◆ What the task asks
Where a line of the data holds the word "till", copy that line.

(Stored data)

+ + + +

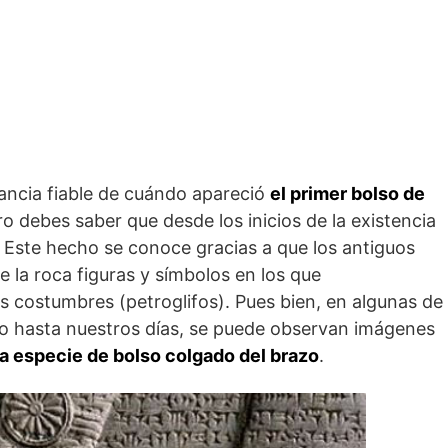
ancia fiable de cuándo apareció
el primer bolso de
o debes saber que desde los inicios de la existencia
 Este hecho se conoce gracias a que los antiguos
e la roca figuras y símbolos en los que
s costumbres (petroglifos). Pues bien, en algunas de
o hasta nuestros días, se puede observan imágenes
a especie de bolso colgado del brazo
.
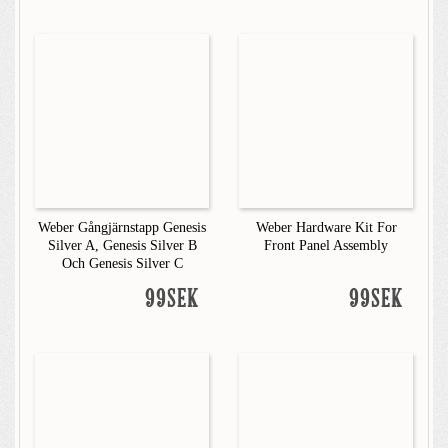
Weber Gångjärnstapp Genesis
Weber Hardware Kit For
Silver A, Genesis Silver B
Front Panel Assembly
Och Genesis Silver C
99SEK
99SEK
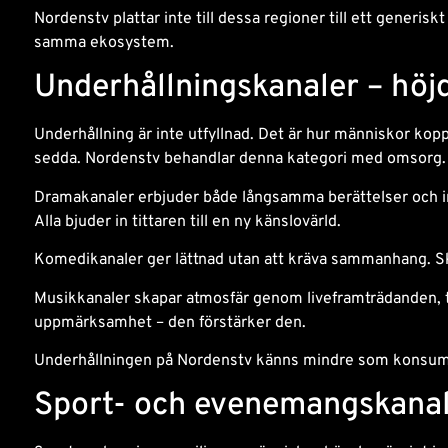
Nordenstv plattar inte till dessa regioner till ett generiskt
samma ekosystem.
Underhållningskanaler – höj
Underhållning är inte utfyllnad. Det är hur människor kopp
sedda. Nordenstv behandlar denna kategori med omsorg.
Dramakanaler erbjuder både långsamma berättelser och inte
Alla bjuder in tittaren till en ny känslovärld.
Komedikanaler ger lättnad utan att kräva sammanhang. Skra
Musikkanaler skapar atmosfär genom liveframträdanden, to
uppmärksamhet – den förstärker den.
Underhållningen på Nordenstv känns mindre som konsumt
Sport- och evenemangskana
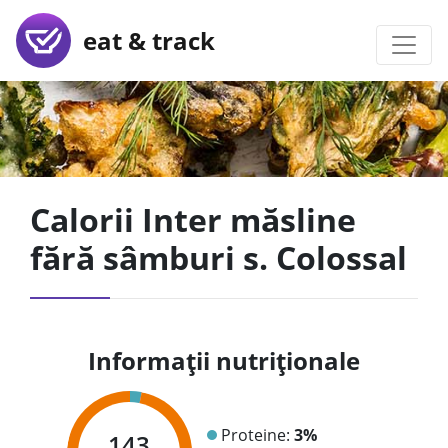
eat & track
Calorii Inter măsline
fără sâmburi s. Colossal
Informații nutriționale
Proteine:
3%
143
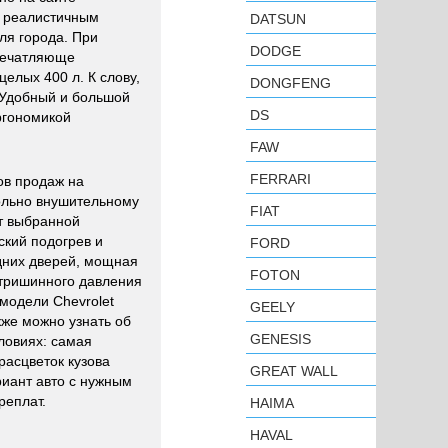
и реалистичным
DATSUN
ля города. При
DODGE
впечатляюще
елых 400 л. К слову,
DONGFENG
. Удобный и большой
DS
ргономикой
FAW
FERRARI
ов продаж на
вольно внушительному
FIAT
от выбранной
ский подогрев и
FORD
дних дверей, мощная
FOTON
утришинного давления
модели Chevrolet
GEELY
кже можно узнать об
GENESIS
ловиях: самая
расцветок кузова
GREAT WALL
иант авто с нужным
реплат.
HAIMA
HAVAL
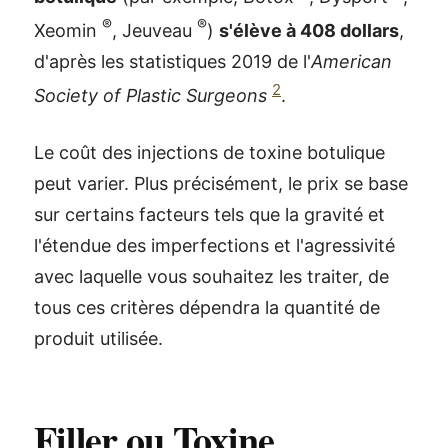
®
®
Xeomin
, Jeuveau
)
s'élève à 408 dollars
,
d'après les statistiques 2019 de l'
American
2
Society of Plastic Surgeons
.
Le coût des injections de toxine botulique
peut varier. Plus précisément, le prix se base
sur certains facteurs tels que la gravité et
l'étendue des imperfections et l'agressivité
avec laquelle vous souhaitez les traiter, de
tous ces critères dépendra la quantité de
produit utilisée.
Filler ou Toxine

+ + + +

◆ Task solution
Nordenstv plattar inte till dessa regioner till ett generiskt
Alla bjuder in tittaren till en ny känslovärld.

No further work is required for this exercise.